» TASKS TO CARRY OUT
a: Please copy the extracted page text data records line for line, leaving out the pictures.
b: Pick up the golf jokes post at the point where it stops and continue it.

» READING TEXT
--------------------------------------------------

Posted - 05/20/2008 :  10:49:13 AM
One lovely morning, Ben and Thomas were out golfing. Ben slices his ball deep into a wooded ravine. He grabs his 8-iron and proceeds down the embankment into the ravine in search of his ball.

Ben searches diligently throught the thick underbrush and suddenly he spots something shiny. As he gets closer, he realizes that the shiny object is in fact an 8-iron in the hands of a skeleton lying near an old golf ball.

Ben excitedly calls out to his golfing partner: "Hey Thomas, come here, I got big trouble down here."

Thomas comes running over to the edge of the ravine and calls out: "What's the matter Ben?"

Ben shouts back in a nervous voice: "Throw me my 7-iron! Looks like you can't get out of here with an 8-iron."
Carpet Muncher

1328 Posts

Posted - 05/20/2008 :  10:53:49 AM
To celebrate their 7th anniversary, a man and his wife spend the weekend at an exclusive golf resort. He is a pretty good golfer, but she only just started. When they head down to the golf course after a lavish lunch and a bottle of champagne, they notice a beautiful mansion a couple of hundred yards behind the first hole.

--------------------------------------------------

[Extracted page text data]
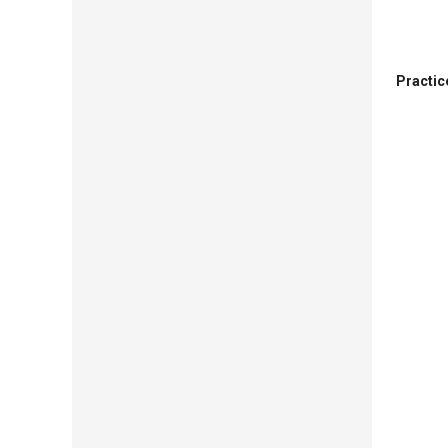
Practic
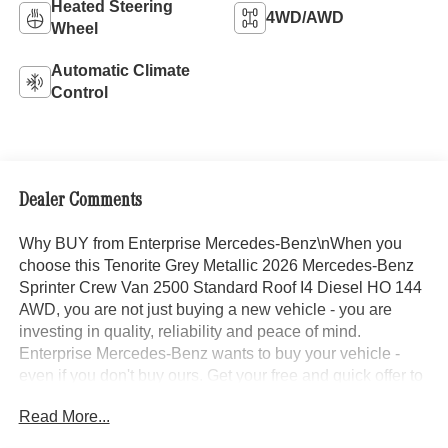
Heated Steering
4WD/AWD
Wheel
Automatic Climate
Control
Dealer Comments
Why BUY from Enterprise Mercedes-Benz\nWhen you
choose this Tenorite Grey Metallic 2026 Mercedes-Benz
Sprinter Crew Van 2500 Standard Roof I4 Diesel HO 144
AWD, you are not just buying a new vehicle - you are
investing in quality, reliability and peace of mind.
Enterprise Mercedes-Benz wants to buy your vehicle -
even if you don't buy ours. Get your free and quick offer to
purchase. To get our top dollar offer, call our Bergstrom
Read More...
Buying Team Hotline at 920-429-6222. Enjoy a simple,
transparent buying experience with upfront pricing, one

--------------------------------------------------

» SOLVED TASKS
a:
Practic
Heated Steering
4WD/AWD
Wheel
Automatic Climate
Control
Dealer Comments
Why BUY from Enterprise Mercedes-Benz\nWhen you
choose this Tenorite Grey Metallic 2026 Mercedes-Benz
Sprinter Crew Van 2500 Standard Roof I4 Diesel HO 144
AWD, you are not just buying a new vehicle - you are
investing in quality, reliability and peace of mind.
Enterprise Mercedes-Benz wants to buy your vehicle -
even if you don't buy ours. Get your free and quick offer to
purchase. To get our top dollar offer, call our Bergstrom
Read More...
Buying Team Hotline at 920-429-6222. Enjoy a simple,
transparent buying experience with upfront pricing, one

b:
"Let's be extra careful, honey," the husband says, "If we damage that house over there, it'll cost us a fortune."

The wife nods, tees off and - bang! - sends the ball right through the window of the mansion.

"What the ****?," the husband says. "I told you to watch out for that house. Alright, let's go up there, apologize and see what the damage is."

They walk up to the house and knock on the door.

"Come on in," a voice in the house says.

The couple open the door and enter the foyer. The living room is a mess. There are pieces of glass all over the floor and a broken bottle near the window. A man sits on the couch.

When the couple enter the room, he gets up and says, "Are you the guys who just broke my window?"

"Um, yeah," the husband replies, "sorry about that."

"Not at all, it's me who has to thank you. I'm a genie and was trapped in that bottle for a thousand years. You've just released me. To show my gratitude, I'm allowed to grant each of you a wish. But - I'll require one favor in return."

"Really? That's great!" the husband says. "I want a million dollars a year for the rest of my life."

"No problem - that's the least I can do. And you, what do you want?" the genie asks, looking at the wife.

"I want a house in every country of the world," the wife says.

The genie smiles. "Consider it done."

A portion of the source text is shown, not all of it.